Background: Dengue fever, dengue haemorrhagic fever, and dengue shock syndrome are caused by infections with any of the four serotypes of the dengue virus (DENV), and are an increasing global health risk. The related West Nile virus (WNV) causes significant morbidity and mortality as well, and continues to be a threat in endemic areas. Currently no FDA-approved vaccines or therapeutics are available to prevent or treat any of these infections. Like the other members of Flaviviridae, DENV and WNV encode a protease (NS3) which is essential for viral replication and therefore is a promising target for developing therapies to treat dengue and West Nile infections.
Methods: Flaviviral protease inhibitors were identified and biologically characterized for mechanism of inhibition and DENV antiviral activity.

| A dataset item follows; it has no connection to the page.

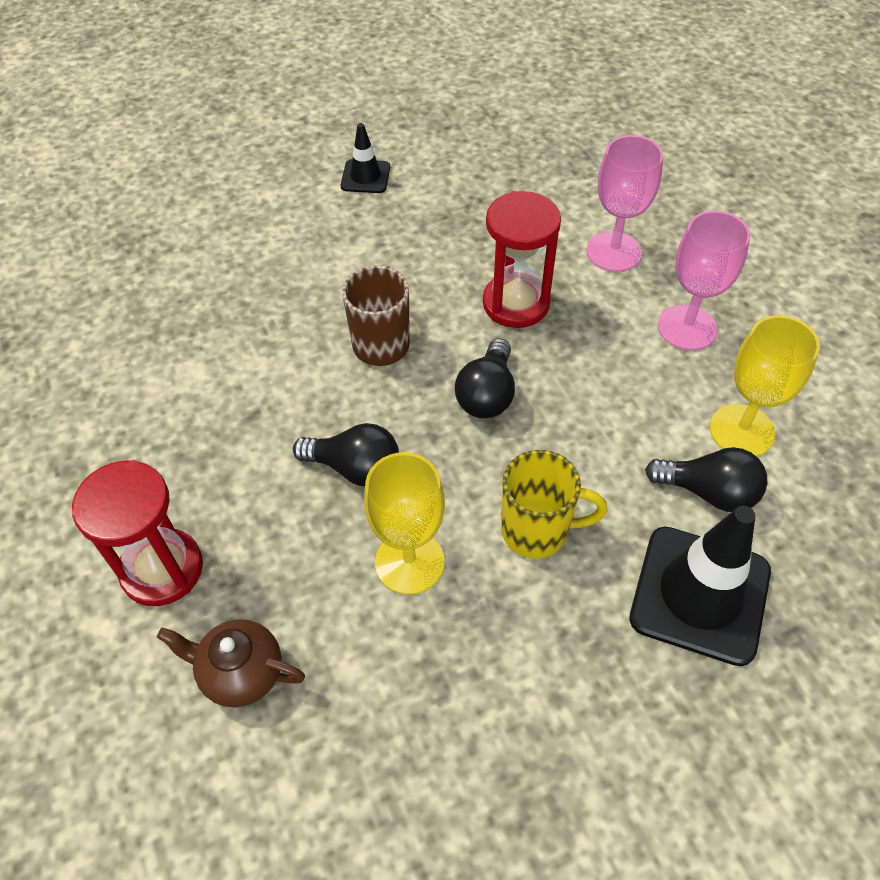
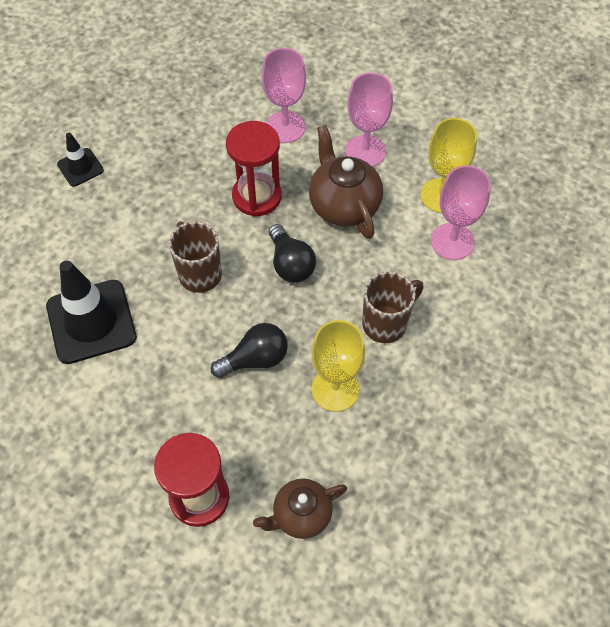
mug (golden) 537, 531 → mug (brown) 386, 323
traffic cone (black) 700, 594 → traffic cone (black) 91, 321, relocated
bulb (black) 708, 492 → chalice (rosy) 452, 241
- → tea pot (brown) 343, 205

Results: A guanidinylated 2,5-dideoxystreptamine class of compounds was identified that competitively inhibited the NS3 protease from DENV(1-4) and WNV with 50% inhibitory concentration values in the 1-70 μM range. Cytotoxicity was low; however, antiviral activity versus DENV-2 on VERO cells was not detectable.
Conclusions: This class of compounds is the first to demonstrate competitive pan-dengue and WNV NS3 protease inhibition and, given the sequence conservation among flavivirus NS3 proteins, suggests that developing a pan-dengue or possibly pan-flavivirus therapeutic is feasible.